Uso delle informazioni —
A) Secondo l'estratto della pagina, quale costo dovrebbe avere l'iscrizione?
B) In una, due o tre frasi, spiega perché l'estratto della pagina propone un'iscrizione da un euro.
C) Trasforma in un elenco puntato il paragrafo dell'estratto della pagina che comincia con "E poi la stessa partecipazione", mantenendo i fatti principali.

Estratto della pagina —
E poi la stessa partecipazione ampia deve riguardare i dirigenti. E' giusto rinnovare i coordinamenti provinciali e regionali, ma con congressi aperti a tutti gli iscritti. E per evitare che vengano vinti da chi può pagare pacchetti di tessere piuttosto che da chi ha il consenso dei simpatizzanti propongo che l'iscrizione abbia il costo simbolico di un euro. Perché i partiti nei quali i capibastone tiravano fuori i soldi per comprare le tessere sono il vecchio e francamente non ne sentiamo la mancanza.

Dati da esaminare —
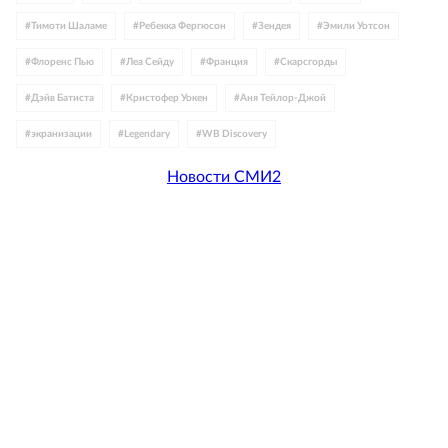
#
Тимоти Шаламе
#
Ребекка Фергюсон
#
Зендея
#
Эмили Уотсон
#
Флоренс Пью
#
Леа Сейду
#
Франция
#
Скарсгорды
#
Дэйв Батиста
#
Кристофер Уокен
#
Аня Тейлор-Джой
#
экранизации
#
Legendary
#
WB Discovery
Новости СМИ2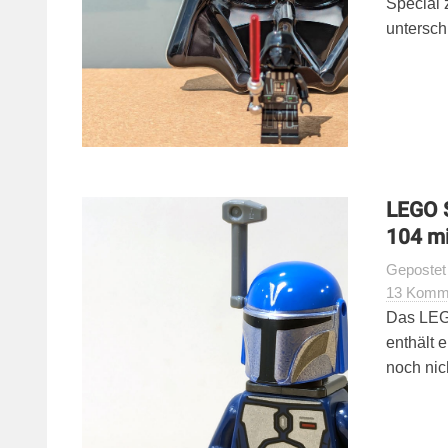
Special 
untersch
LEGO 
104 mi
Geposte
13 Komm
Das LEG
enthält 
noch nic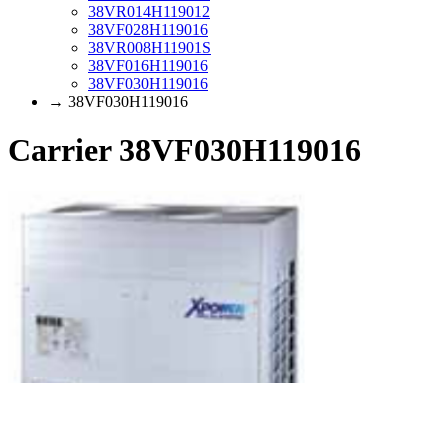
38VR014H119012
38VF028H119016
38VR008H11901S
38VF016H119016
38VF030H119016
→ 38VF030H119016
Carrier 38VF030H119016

Risposte per punto —
A) Il costo simbolico di un euro.

B) Un'iscrizione da un euro serve a evitare che i congressi vengano vinti da chi può pagare pacchetti di tessere anziché da chi ha il consenso dei simpatizzanti. I partiti in cui i capibastone compravano le tessere sono considerati il vecchio, di cui non si sente la mancanza.

C)
- La partecipazione ampia deve riguardare anche i dirigenti.
- I coordinamenti provinciali e regionali vanno rinnovati con congressi aperti a tutti gli iscritti.
- L'iscrizione dovrebbe costare un euro simbolico, per evitare che i congressi siano vinti da chi compra pacchetti di tessere invece che da chi ha il consenso dei simpatizzanti.
- I partiti in cui i capibastone pagavano le tessere sono il vecchio e non se ne sente la mancanza.